Work instructions:
Would you transcribe each entry that follows word for word, minus the images?

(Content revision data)
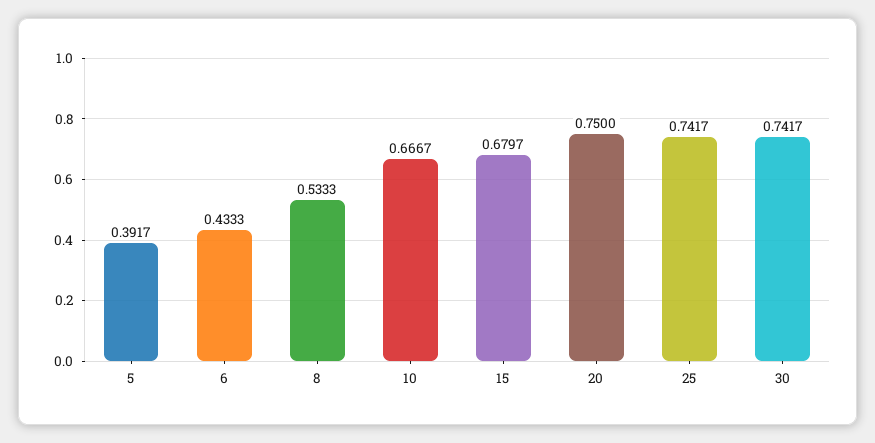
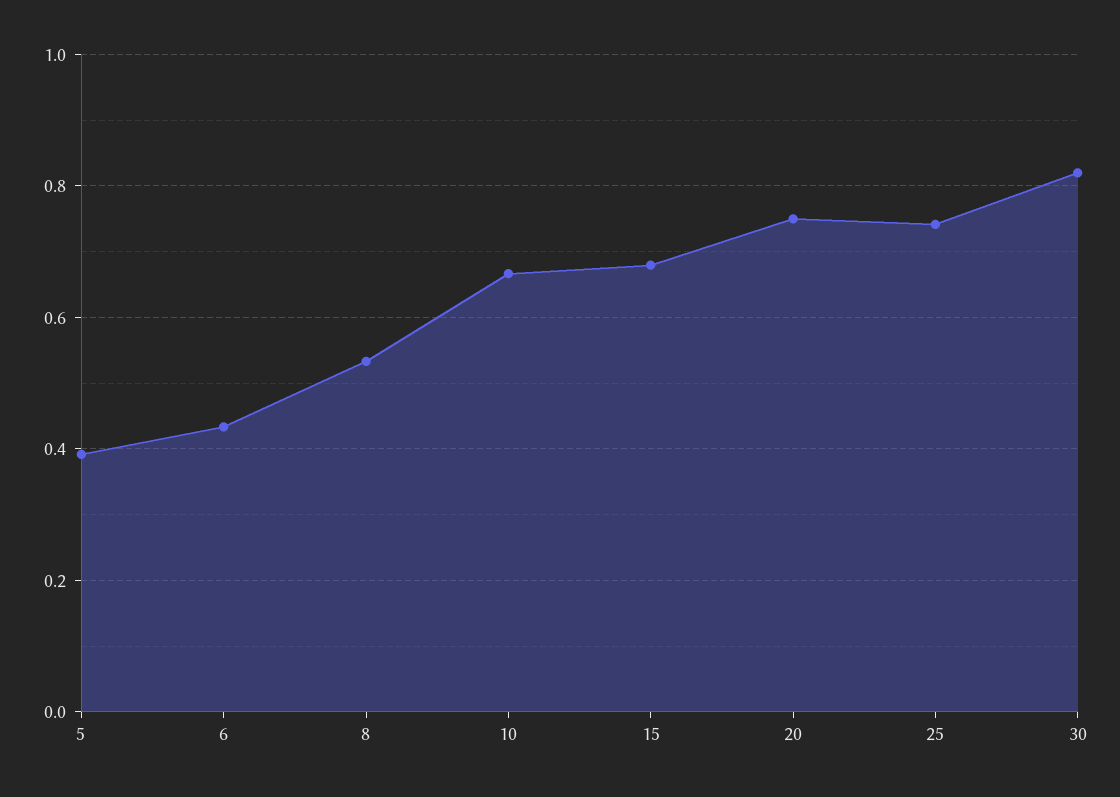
  {
    "5": 0.3917,
    "6": 0.4333,
    "8": 0.5333,
    "10": 0.6667,
    "15": 0.6797,
    "20": 0.75,
    "25": 0.7417,
-   "30": 0.7417
+   "30": 0.82
  }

Reply to the exercise:
  {
    "5": 0.3917,
    "6": 0.4333,
    "8": 0.5333,
    "10": 0.6667,
    "15": 0.6797,
    "20": 0.75,
    "25": 0.7417,
-   "30": 0.7417
+   "30": 0.82
  }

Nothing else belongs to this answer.